Their voices are the voices of “lovely Laie” about which we sing and which I have come to love and treasure since my first day on campus. When I gathered with the kupuna that day, I felt the same spirit that I felt yesterday. It is a spirit of aloha.

I have felt this many times: As I visited with Auntie Gladys before she moved. As I listen to Cy Bridges tell of Hawaiian genealogies. As I talk with Charlie Goo about growing up in Laie and with Napua Baker about her love for CCH and BYUH. As I see Auntie Kela dance the hula, beautifully passing on an art form that was preserved right here in Laie. And as I heard Uncle Joe sing “Behold Laie! Lovely Laie!”

Many others have felt this, too. It is something we need to preserve and cherish. I often read and ponder President McKay’s words on February 12, 1955, when he dedicated the ground where labor missionaries would build a campus. He spoke directly to the community. Said he:

“Now just a word to you citizens of Laie. You have made our hearts happy to see how you’ve cleaned up that town. Why, it’s a different village from what it was thirty-four years ago. It’s beautiful, and yet you have further to go. Keep your yards beautiful. Keep your streets clean and make it an attractive village, the best in the Hawaiian Islands. Why shouldn’t it be, in the shadow of that house of God, standing out in beautiful white in the daytime and as an illuminated building at night? But, above all, may the beauty of your town merely be a symbol of the beauty of your characters. This must be a moral town with no hatred, no backbiting, and no faultfinding. May you love and live in peace so the people who enter this village may feel that there is something different here from any other town they have ever visited—and that isn’t imagination.”

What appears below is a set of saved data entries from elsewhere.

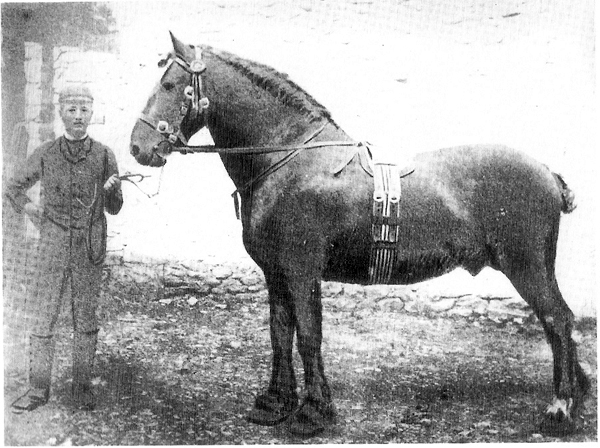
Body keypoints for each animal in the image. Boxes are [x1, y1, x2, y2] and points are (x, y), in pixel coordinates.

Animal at [130, 34, 584, 438]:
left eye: (169, 84)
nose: (138, 147)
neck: (287, 157)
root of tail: (547, 173)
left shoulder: (301, 272)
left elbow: (308, 336)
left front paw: (312, 413)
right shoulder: (275, 274)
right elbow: (280, 333)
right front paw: (275, 402)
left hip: (526, 267)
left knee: (558, 320)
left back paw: (560, 407)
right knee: (559, 322)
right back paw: (579, 392)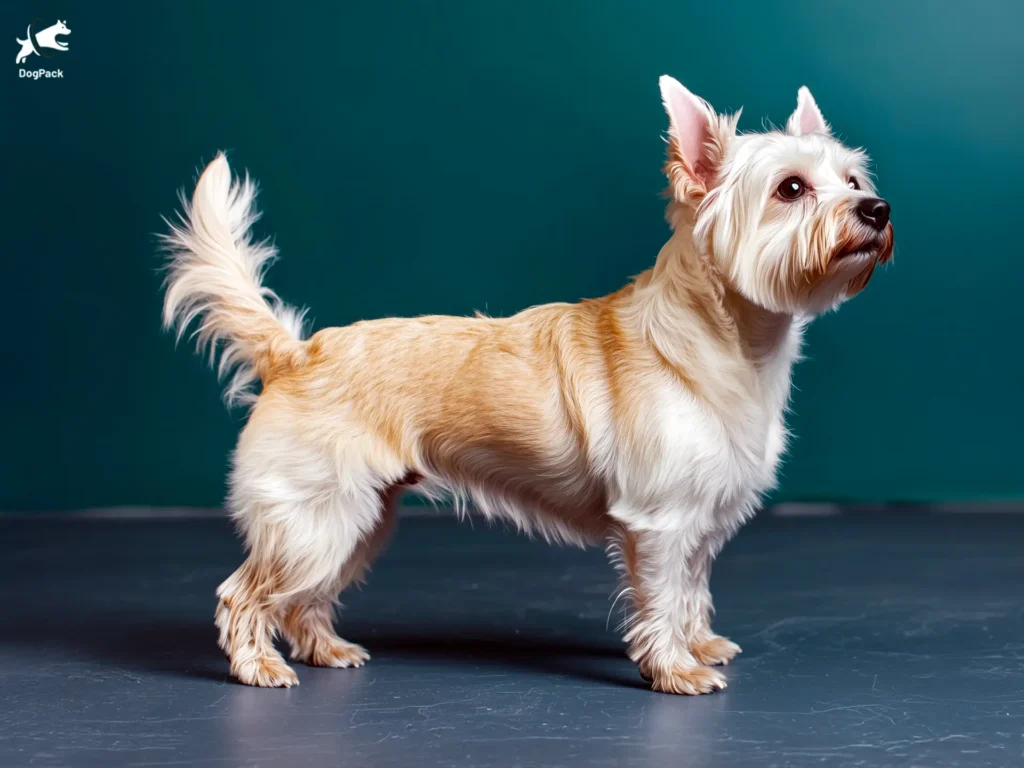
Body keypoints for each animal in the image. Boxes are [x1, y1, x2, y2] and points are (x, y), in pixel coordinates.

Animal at [161, 75, 897, 696]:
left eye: (852, 178)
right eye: (791, 189)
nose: (878, 208)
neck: (730, 342)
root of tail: (296, 353)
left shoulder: (698, 523)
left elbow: (691, 591)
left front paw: (698, 644)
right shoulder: (660, 524)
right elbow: (663, 597)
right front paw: (675, 670)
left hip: (357, 519)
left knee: (304, 600)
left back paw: (326, 650)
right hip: (314, 522)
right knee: (244, 594)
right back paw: (258, 667)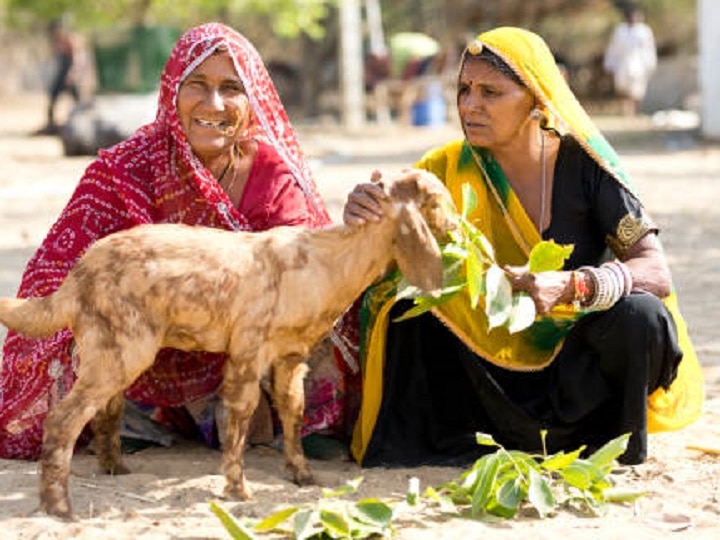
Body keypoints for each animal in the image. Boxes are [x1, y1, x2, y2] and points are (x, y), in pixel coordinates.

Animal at [0, 168, 458, 520]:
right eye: (437, 201)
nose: (456, 226)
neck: (326, 262)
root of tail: (75, 279)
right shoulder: (248, 348)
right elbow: (239, 413)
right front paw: (238, 489)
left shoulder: (291, 356)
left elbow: (293, 410)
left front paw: (303, 476)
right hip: (121, 349)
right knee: (62, 419)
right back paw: (59, 508)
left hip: (110, 350)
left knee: (104, 411)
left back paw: (115, 469)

The voice of the prophet and of the kupuna I mentioned above are the truest and noblest voices of Laie. They are voices of testimony, goodness, love, and aloha. May we all measure up to the invitation of a prophet to this community by becoming part of the voices of Laie which eschew hatred, backbiting, and faultfinding, choosing instead to live in love and peace. Susan and I hope to join our voices to those who sing and feel: “Behold Laie! Lovely Laie!”